We examined tissue cut 4 microns thick and stained with hematoxylin-eosin (H&E) from the two cases of PHHI, and also from the control pediatric case. Sections cut 4 microns in thickness were used for immunohistochemistry staining and transmission electron microscopy.
Sequential double staining for insulin and pmTOR was performed on 4 microns sections. The tissue was deparaffinized and rehydrated before antigen retrieval. Overnight incubation at 4 Celsius degrees was performed, and 1:200 rabbit monoclonal antibody against phosphorylated (p)-mammalian target of rapamycin (mTOR) at serine (Ser) 2448, (Cell Signaling Technology 2971) was applied. A secondary antibody (pk 6101 from Vectra kit) was applied. The tissue was then incubated with anti-insulin antibody (DAKO rabbit polyclonal 10564) 1:50 for 60 minutes at room temperature, and its expression was enhanced using red chromogen (Vulcan kit). The compartmental distribution of the brown chromogen (mTOR) and red chromogen (insulin) were enhanced using a multispectral imaging device (Nuance Multispectral Imaging Systems, CRi).

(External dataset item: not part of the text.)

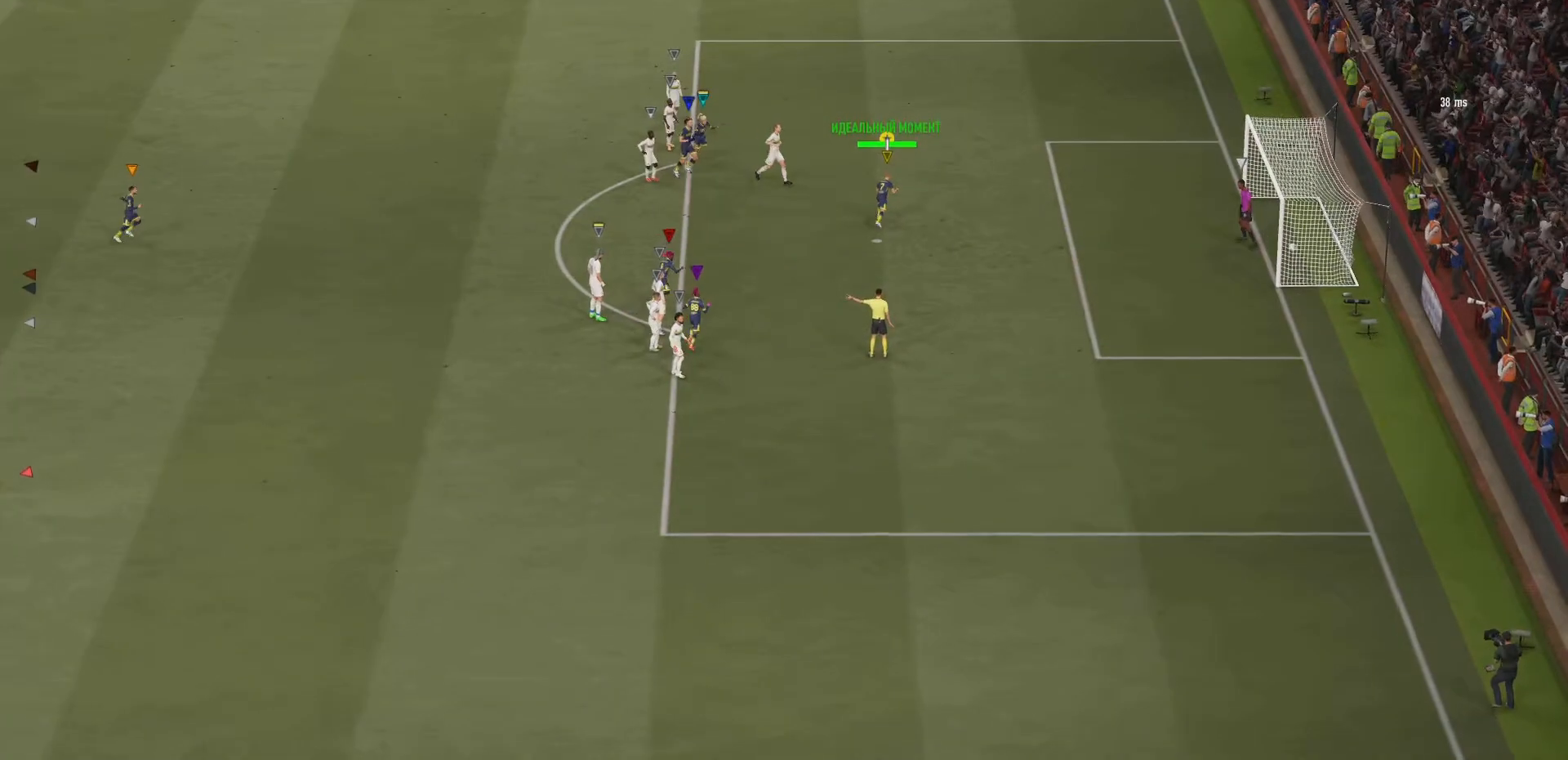
{"buttons": [], "left_stick": "center", "right_stick": "center", "events": []}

IgG mouse monoclonal antibodies were used against phospholipase D1 (1:100, Santa Cruz). Then anti-insulin antibody was applied using the same technique described above.
To analyze the cell cycle progression and associated rate of proliferation, we applied monoclonal antibodies to S phase kinase-associated protein 2 (Skp2) (1:100, Santa Cruz), p27Kip1 (1:50, Novacastra), and Ki67 (1:500, DAKO).

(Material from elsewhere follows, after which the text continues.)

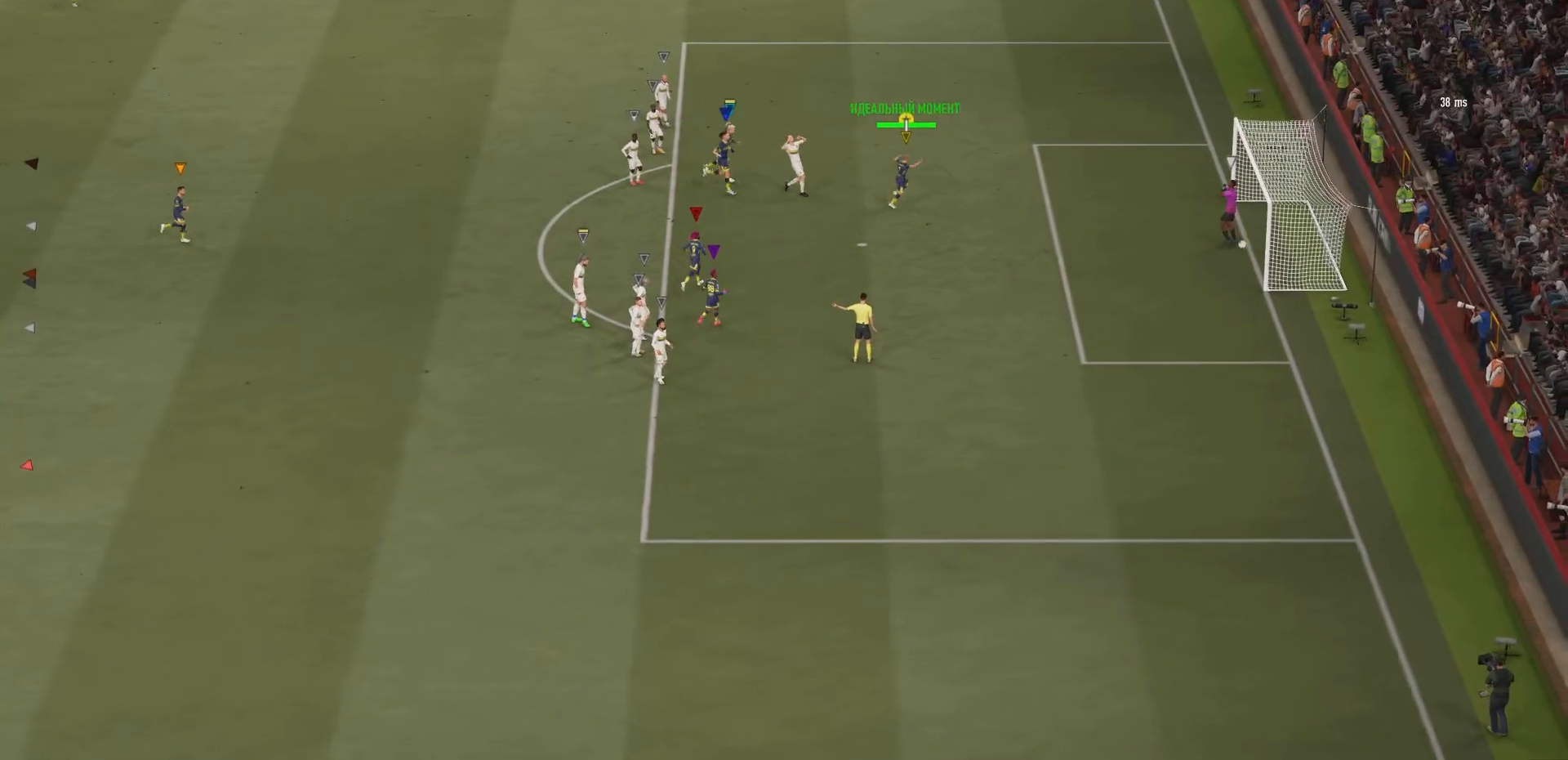
{"buttons": ["L2"], "left_stick": "center", "right_stick": "down", "events": [[467, "L2", "down"], [501, "right_stick", "down"]]}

We determined the percentage and intensity of Ki67 using an automated cellular imaging system (ACIS, DAKO© Corporation). The nuclear expression of Skp2 was quantified by counting the positive nuclei in per 100 cells in each of 10 high power fields. Similarly the percentage of p27Kip1 nuclear expression was determined by counting the number of positive nuclei per 100 insulin-expressing cells in each of 10 high power fields in the admixed exocrine-endocrine pancreas. A mitotic index was derived by counting the number of mitotic figures in 10 high power fields (4 sets of 10 were counted in each case and divided by 4).
The slides were screened by three pathologists and the expression of protein analytes in the acinar, ductal and beta-islet cells of the cases with PHHI and the control case were then analyzed utilizing a bright field microscope with respect to the following: (1) presence or absence of expression of various analytes, and (2) localization of the protein analytes in the subcellular compartments namely cytoplasmic, plasmalemmal (cell membrane) and/or nuclear.
Any degree of antibody expression in various cellular compartments of the acini, ducts, islets and interstitium was analyzed, and its significance was established. Positive and negative controls, were run concurrently and the pathologic findings of PHHI were compared against them.
The only available tissue we had was embedded in paraffin. We deparaffinized the sections and treated them on the slide by rehydration with descending alcohols, rinsed the sections with Millonings Sodium Phosphate Buffer, fixed with 4% gluteraldehyde. 2% osmium was used for post-fixation. The tissue was then re-dehydrated with a graded series of ethanols and propylene oxide, and infiltrated with LX-112. A thin layer of resin (1mm) was left on the slide, and it was baked overnight at 60 Celsius degrees. After polymerization, the glass slide and layer of resin were warmed in a beaker of water that had been heated to boiling and removed from the burner. The tissue was pulled from the slide while warm. Different areas of the tissue were cut using a razor blade and glued onto a blank polymerized epoxy block for ultrathin sectioning and analysing under electron microscope .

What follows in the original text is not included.